This floe performs a single-step retro-synthetic analysis of the input lead molecule(s) and applies the corresponding reaction transformations to generate analog libraries. All applied transforms are provided in the Reaction & Reagent Database.

Required Inputs:

Both the Reaction & Reagent Database and an input lead molecule dataset are required. Sample databases are available as File resources in the Organization Data/OpenEye Data/Generative Design Data folder as 2022_2_ZINC_5K_lowcomplexity.db and 2022_2_ZINC_5K_highinterest.db. The former samples ZINC reagents (for each reagent class in the database) with low molecular complexity values, while the latter contains ZINC reagents of high medchem interest scores.

Required Outputs:

The name of an output dataset should be specified, as the Output Data parameter is “On” by default. See the discussion of prospective runs below.

Optional Activities:

The Molecule ID Field should generally match the source of the input lead molecules for the Reaction & Reagent Database file. In the case of ZINC as the source, zinc_id is the standard structure ID field.

PROBLEM SET:
1. Reproduce the floe documentation word for word, starting with "This floe performs" and going on through "prospective runs below.".
2. Resume the floe documentation after its final sentence, carrying on in the same technical style.
You won't need the rows for anything here.

Recorded data:
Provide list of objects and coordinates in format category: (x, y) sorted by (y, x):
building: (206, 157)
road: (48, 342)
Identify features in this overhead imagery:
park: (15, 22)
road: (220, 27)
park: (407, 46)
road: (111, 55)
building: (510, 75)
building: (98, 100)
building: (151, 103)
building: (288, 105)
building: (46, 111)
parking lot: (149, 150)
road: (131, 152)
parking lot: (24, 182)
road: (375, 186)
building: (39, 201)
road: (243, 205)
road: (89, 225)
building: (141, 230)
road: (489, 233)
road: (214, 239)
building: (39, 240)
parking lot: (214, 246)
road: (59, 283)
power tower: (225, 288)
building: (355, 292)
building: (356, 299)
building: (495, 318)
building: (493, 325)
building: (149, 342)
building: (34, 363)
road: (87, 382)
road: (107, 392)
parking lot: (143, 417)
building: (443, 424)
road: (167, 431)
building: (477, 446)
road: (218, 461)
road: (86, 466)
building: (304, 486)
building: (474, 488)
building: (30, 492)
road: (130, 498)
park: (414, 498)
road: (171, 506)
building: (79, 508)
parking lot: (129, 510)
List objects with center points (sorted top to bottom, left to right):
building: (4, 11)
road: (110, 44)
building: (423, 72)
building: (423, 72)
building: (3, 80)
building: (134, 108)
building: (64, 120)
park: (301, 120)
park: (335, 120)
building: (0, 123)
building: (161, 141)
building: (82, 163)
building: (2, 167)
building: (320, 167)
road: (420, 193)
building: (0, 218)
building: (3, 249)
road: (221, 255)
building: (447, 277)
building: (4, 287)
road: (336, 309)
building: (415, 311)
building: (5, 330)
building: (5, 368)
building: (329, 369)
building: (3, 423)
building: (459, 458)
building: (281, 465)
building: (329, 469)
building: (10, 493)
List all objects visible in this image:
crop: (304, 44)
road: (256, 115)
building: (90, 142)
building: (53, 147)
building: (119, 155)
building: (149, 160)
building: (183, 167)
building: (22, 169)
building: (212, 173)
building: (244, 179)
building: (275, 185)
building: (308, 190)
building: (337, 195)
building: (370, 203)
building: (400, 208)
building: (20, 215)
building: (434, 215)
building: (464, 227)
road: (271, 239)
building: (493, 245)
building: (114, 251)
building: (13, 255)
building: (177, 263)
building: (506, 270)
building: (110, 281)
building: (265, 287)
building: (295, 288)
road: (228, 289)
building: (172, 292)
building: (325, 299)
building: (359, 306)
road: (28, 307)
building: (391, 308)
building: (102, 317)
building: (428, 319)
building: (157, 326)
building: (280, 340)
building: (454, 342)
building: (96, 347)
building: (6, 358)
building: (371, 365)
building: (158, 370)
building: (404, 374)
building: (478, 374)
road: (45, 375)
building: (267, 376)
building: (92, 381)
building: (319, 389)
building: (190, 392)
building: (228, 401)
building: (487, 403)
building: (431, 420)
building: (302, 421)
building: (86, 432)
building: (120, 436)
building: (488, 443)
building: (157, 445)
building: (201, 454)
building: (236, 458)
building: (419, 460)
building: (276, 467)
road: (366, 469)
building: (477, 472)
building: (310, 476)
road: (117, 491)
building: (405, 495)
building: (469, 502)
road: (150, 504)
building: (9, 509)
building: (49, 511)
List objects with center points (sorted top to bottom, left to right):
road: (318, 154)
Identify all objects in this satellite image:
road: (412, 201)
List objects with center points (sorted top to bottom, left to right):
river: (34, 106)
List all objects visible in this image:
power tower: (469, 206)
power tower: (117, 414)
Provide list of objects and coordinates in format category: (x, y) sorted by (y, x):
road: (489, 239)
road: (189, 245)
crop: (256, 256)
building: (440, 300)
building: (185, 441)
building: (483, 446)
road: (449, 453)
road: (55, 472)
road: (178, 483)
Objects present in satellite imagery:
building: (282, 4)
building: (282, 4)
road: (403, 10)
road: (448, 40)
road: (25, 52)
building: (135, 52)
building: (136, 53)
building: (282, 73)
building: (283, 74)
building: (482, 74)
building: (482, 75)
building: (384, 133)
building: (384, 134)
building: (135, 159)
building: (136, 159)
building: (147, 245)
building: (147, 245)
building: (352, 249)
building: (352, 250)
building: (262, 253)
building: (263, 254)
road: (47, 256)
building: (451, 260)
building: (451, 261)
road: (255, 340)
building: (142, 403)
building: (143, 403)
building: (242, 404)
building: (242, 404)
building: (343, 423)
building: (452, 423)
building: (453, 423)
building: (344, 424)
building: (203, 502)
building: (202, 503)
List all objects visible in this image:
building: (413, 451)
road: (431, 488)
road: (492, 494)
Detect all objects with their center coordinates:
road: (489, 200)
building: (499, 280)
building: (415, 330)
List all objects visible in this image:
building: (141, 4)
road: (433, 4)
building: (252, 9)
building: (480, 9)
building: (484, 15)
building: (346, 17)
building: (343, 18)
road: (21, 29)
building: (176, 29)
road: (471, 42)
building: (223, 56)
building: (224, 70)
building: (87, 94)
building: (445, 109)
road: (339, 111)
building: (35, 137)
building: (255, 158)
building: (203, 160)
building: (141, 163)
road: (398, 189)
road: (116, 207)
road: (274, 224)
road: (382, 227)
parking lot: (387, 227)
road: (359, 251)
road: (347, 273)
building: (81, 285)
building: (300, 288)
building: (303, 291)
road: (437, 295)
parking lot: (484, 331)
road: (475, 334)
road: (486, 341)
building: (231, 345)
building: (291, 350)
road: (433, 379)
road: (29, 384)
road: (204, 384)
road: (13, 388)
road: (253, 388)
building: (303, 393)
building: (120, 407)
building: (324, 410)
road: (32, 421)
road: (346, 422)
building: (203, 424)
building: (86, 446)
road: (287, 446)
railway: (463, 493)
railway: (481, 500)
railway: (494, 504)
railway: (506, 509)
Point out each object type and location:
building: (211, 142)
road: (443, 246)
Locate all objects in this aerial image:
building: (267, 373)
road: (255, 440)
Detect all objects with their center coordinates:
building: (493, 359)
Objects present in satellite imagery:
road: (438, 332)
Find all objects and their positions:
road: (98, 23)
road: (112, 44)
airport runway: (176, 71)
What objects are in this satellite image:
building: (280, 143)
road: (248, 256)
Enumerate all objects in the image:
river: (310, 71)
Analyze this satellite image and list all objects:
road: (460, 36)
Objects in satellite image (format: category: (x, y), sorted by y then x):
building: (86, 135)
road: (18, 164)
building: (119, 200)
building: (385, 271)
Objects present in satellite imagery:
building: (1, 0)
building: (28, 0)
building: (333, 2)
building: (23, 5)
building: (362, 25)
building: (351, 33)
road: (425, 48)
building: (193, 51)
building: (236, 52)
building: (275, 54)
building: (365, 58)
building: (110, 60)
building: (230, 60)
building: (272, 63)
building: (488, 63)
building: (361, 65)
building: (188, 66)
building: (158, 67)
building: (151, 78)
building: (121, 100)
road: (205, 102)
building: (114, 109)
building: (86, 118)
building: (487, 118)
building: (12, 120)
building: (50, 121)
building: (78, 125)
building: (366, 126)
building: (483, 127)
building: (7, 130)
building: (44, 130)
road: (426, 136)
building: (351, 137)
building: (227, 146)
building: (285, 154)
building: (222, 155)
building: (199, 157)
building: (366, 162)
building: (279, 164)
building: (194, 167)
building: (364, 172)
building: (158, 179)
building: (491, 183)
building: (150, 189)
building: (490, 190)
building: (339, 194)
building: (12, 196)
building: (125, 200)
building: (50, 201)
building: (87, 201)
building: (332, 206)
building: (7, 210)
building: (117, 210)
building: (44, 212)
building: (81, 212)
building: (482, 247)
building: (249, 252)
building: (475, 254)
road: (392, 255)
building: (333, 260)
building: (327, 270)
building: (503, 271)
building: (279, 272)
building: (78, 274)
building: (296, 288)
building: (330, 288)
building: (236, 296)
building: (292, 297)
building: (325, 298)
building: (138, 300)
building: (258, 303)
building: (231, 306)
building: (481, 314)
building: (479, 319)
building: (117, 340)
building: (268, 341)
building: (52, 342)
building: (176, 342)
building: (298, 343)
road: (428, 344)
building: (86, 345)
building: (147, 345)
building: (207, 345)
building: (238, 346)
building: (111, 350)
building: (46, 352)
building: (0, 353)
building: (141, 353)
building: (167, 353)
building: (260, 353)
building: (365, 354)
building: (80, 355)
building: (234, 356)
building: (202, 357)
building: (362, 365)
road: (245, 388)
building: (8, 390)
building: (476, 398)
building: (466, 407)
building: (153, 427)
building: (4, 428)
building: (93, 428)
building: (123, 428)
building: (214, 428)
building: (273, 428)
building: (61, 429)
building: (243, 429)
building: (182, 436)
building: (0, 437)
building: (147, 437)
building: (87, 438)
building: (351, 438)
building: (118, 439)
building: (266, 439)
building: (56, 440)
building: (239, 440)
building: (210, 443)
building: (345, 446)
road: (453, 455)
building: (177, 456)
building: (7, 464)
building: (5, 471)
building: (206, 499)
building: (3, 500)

TASK RESULTS:
1.
This floe performs a single-step retro-synthetic analysis of the input lead molecule(s) and applies the corresponding reaction transformations to generate analog libraries. All applied transforms are provided in the Reaction & Reagent Database.

Required Inputs:

Both the Reaction & Reagent Database and an input lead molecule dataset are required. Sample databases are available as File resources in the Organization Data/OpenEye Data/Generative Design Data folder as 2022_2_ZINC_5K_lowcomplexity.db and 2022_2_ZINC_5K_highinterest.db. The former samples ZINC reagents (for each reagent class in the database) with low molecular complexity values, while the latter contains ZINC reagents of high medchem interest scores.

Required Outputs:

The name of an output dataset should be specified, as the Output Data parameter is “On” by default. See the discussion of prospective runs below.

2.
There is a small set of preselected properties, Compute Molecule Properties, that can be computed on the generated products, or this activity can be disabled by removing all the properties from the list.

For prospective and trial activities, the Output Data, Output Failures, and Output Specific Failures booleans, when set to “Off”, will provide counts of the outputs from the floe without creating dataset(s). This is useful for validating the input options against a specific input lead molecule dataset prior running a capture run to generate output dataset(s).

The Check Valences and Strict Valences options control whether rejecting or fixing of valence issues are allowed and/or whether any illegal valence in the product results in rejection from the output products.

The Strict Classification option controls whether lead molecules are classified according to both the required and disallowed chemical features (defined by the Reaction & Reagent Database reactions) or simply by the required features. Turning “Off” the strict option may generate alternate (or even surprising) products due to reactions at undesirable sites.

The Fragmentation Size option adds a constraint to the size of the reagents generated from the retro reaction transformation(s) application, where a smaller value allows smaller reagents and a larger value requires larger reagents, specified as a heavy-atom percentage of the input molecules.

General Considerations

If specific reagents or reactions are specified, the analysis of the input lead molecule will be restricted to those reactions.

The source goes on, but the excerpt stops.